Forty is the new thirty or at least that is what people told me last year. Screw that I crap, or so I thought to myself. If I am going to claim to be younger than I am I might as well pick a different age. Thirty was fine, but physically I was in better condition at 18.
Years of competitive swimming had made me into a lean, mean fighting machine. But then I thought about it for a moment longer and realized that while I was in great shape at 18, I felt even better/stronger at 25 and so I decided that was what I wanted to be.
The whole thing was rather ridiculous. I was 40, not 19, 25, 17 or 34. I was 40 and nothing was going to change that. There weren't any magic tricks or time machines that were going to transform me so I might as well accept being 40.
But frankly 40 sucked. In far too many ways it was the worst year of my life. A year of drudgery, frustration anger and aggravation. I have a graphic imagination and when I think of 40 I picture getting beat over the head with a baseball bat...repeatedly
Those who know me best are aware that I beating me over the head isn't an effective way to get me to change. My head is the hardest part of my body. Hit me and I don't cringe, I get really angry. One of the classic examples comes from when I was five-years-old. I got in trouble for something and was sent to my room.
Apparently I left my room a few minutes later and told my father that I wanted to fight him, the rationale being that if I won I wouldn't be in trouble anymore. So if you ask if I ever fight windmills the answer is yes, I sometimes do.
Forty-one has been a much better year than forty. I haven't made peace with all of the demons or overcome all of the challenges that were thrown at me last year, but I have come a long way and can see that I will finish this year having come even farther.

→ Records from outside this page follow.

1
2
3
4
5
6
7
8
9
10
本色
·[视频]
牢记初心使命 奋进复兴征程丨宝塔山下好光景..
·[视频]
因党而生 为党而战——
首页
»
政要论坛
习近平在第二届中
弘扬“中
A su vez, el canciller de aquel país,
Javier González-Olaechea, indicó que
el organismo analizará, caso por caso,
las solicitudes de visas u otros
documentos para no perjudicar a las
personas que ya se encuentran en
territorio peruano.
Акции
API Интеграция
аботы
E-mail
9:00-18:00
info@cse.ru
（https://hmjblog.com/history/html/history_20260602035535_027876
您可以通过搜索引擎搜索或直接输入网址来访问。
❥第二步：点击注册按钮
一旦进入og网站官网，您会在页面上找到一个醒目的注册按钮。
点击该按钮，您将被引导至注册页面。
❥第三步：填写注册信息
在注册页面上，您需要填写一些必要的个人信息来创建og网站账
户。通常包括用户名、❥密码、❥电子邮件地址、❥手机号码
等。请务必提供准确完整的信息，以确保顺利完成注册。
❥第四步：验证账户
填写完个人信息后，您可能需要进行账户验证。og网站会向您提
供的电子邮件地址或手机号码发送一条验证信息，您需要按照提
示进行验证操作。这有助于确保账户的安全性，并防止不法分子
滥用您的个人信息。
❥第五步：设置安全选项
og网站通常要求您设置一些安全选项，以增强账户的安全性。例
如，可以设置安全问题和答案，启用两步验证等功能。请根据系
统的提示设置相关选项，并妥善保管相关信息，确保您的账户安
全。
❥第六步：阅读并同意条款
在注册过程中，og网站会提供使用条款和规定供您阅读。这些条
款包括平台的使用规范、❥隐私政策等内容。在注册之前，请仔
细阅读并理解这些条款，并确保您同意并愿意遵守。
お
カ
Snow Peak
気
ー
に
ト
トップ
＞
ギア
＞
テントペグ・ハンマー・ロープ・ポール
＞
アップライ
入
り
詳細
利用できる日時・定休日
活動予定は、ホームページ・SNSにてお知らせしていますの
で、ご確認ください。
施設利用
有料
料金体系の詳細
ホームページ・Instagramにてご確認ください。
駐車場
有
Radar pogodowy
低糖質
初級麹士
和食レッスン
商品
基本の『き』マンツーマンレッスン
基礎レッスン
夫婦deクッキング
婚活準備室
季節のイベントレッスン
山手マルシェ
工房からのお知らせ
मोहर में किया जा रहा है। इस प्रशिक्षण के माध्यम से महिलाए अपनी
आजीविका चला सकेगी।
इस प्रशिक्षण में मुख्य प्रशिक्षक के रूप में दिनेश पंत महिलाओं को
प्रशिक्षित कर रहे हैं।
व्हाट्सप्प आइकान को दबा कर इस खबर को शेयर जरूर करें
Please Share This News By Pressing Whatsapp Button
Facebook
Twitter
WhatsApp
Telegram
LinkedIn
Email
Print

I played basketball three straight nights this week. Three nights of running up and down a court, taking a pounding inside and fighting to grab as many rebounds as possible. So when I woke up this morning at the ungodly hour of 4:50 am (conference call with clients back east) I was tired. My body ached and I felt a bit like someone had used that bat all over my body and not just upon my head.
And now a few short hours later I have noticed a change. My body hurts, but not like it did. It feels like I worked out...because I did. I arranged my schedule so that the past three days I made it to the gym early in the day and then played ball later on.
Seated here in front of the computer I haven't taken a sip of my coffee, yet I notice a change. The body is starting to respond to the challenges I have undertaken. I am a long way off from where I want to be, but progress has clearly been made. I am ecstatic.
Look, if I really had the ability to turn back the clock I would probably do it. Especially if I could go back to those times with the knowledge and wisdom I have today. But I am ok with not being able to do it. I remember being 18 but I don't really remember everything.
There really aren't too many things that I would change. I think what I miss most is the metabolism. I was a one man wrecking crew who could eat one billion calories without fear of gaining an ounce. And I suppose that it is fair to say that back then three consecutive days of ball didn't leave my legs feeling as tired as they are today.
But that is ok with me. This is just one more challenge to be faced and overcome. I'll adapt and adjust to this because that is what I do. And might I add, damn it feels good to feel the body come back however slowly. Life is pretty good.